▶ **CONSEGNA**: Trascrivi integralmente, senza alcuna modifica, la discussione qui sotto sulla traduzione di «histoire de donner une réponse».

===== TESTO ESTRATTO

# histoire de donner une réponse



## Freigeist

Ciao a tutti!

Sto traducendo un video TEDx (Le positif attire le positif | Marion Gourvest | TEDxUSMBAnnecy) e ho alcuni dubbi.

Dice:

_Et honnêtement, je n'ai jamais su répondre. Une fois j'ai répondu l'un, puis l'autre, puis l'un, histoire de donner une réponse._

che io ho tradotto:

_Onestamente, non ho mai saputo rispondere. Una volta rispondevo l'uno, poi l'altro, giusto per dare una risposta._

ma non sono sicura della traduzione dell'espressione "histoire de donner".

Merci par avance!


----------



## Fooler

Stando alla rete donner un change (nel tuo caso la risposta, prima una poi un’altra etc, troverei giusta la tua traduzione. Insomma, _tanto/giusto per depistare/dare una risposta_. Attendi altri pareri


----------



## alfaalfa

Ciao,


Freigeist said:


> Una volta rispondevo l'uno, poi l'altro


davvero scriveresti così in italiano?

==========
===== RIGHE DEL DATASET

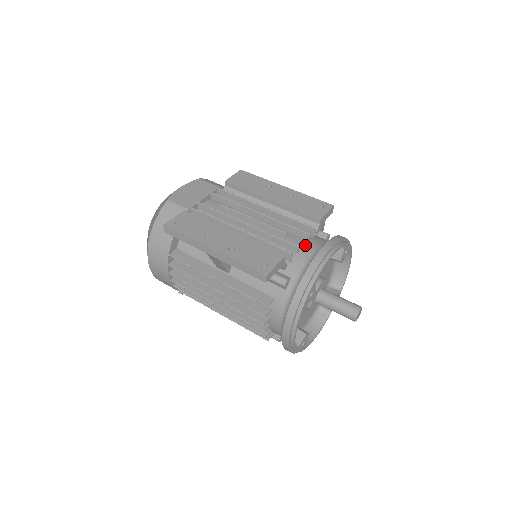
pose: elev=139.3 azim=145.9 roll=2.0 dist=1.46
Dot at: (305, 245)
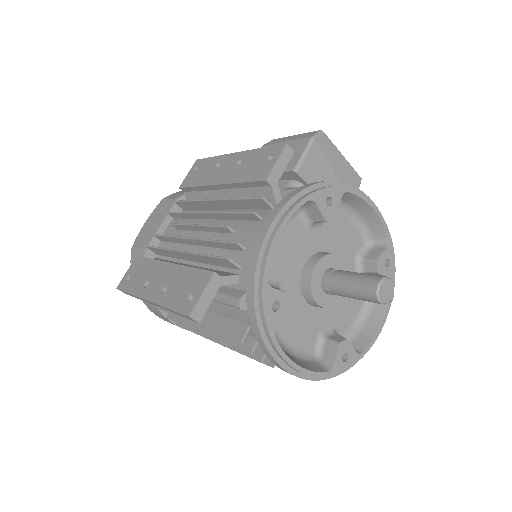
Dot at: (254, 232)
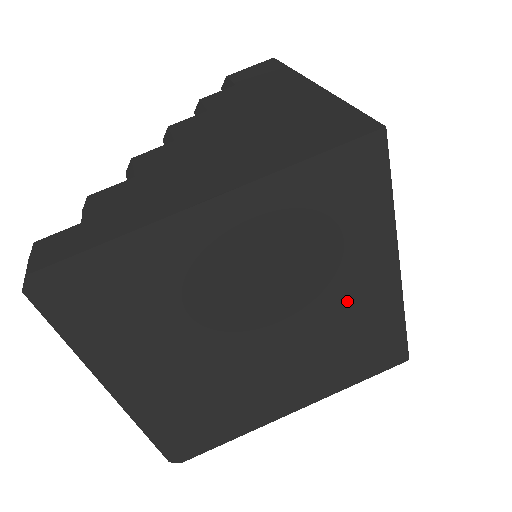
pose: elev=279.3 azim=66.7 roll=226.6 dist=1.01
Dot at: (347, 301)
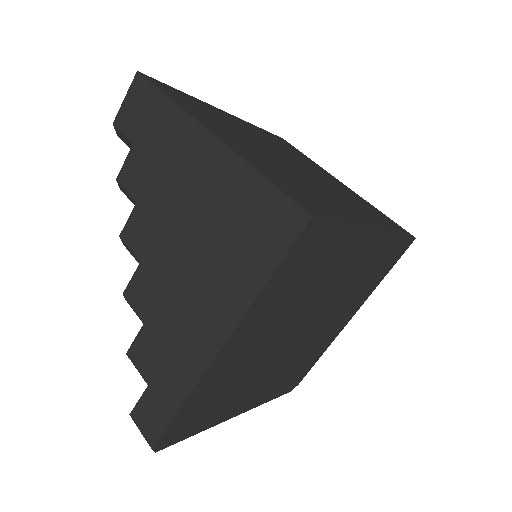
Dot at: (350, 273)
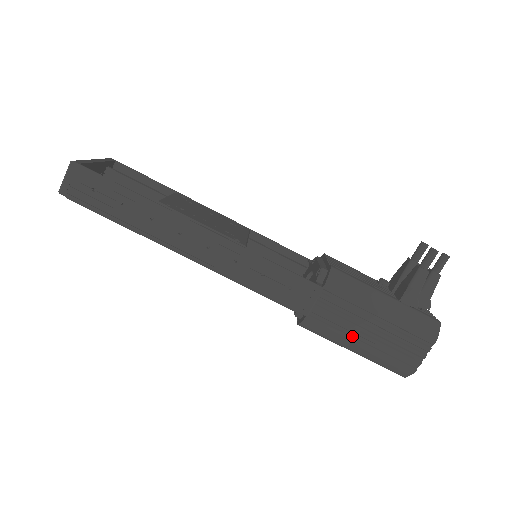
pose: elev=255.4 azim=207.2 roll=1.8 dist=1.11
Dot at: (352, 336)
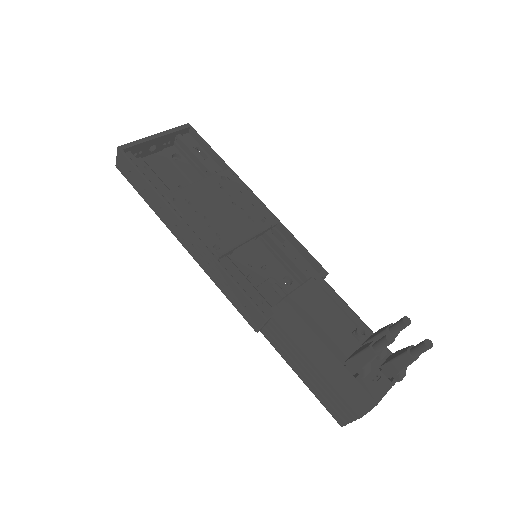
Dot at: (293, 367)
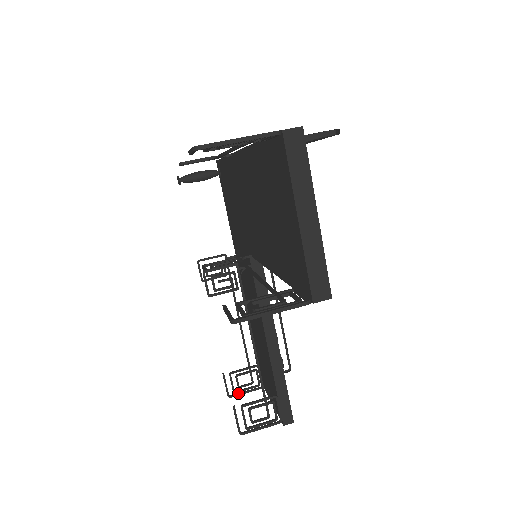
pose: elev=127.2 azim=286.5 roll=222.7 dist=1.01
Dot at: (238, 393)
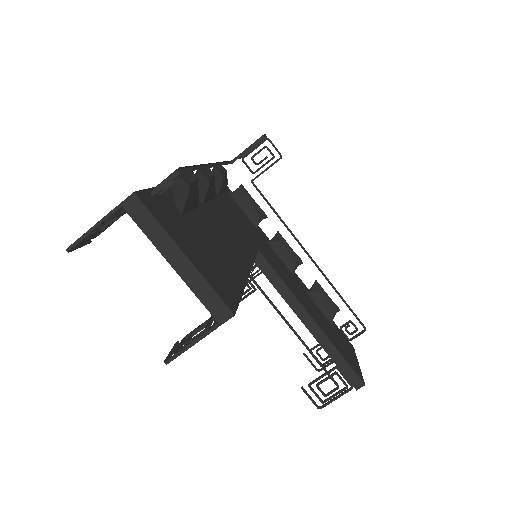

==========

▶ **RISPOSTA**:
# histoire de donner une réponse



## Freigeist

Ciao a tutti!

Sto traducendo un video TEDx (Le positif attire le positif | Marion Gourvest | TEDxUSMBAnnecy) e ho alcuni dubbi.

Dice:

_Et honnêtement, je n'ai jamais su répondre. Une fois j'ai répondu l'un, puis l'autre, puis l'un, histoire de donner une réponse._

che io ho tradotto:

_Onestamente, non ho mai saputo rispondere. Una volta rispondevo l'uno, poi l'altro, giusto per dare una risposta._

ma non sono sicura della traduzione dell'espressione "histoire de donner".

Merci par avance!


----------



## Fooler

Stando alla rete donner un change (nel tuo caso la risposta, prima una poi un’altra etc, troverei giusta la tua traduzione. Insomma, _tanto/giusto per depistare/dare una risposta_. Attendi altri pareri


----------



## alfaalfa

Ciao,


Freigeist said:


> Una volta rispondevo l'uno, poi l'altro


davvero scriveresti così in italiano?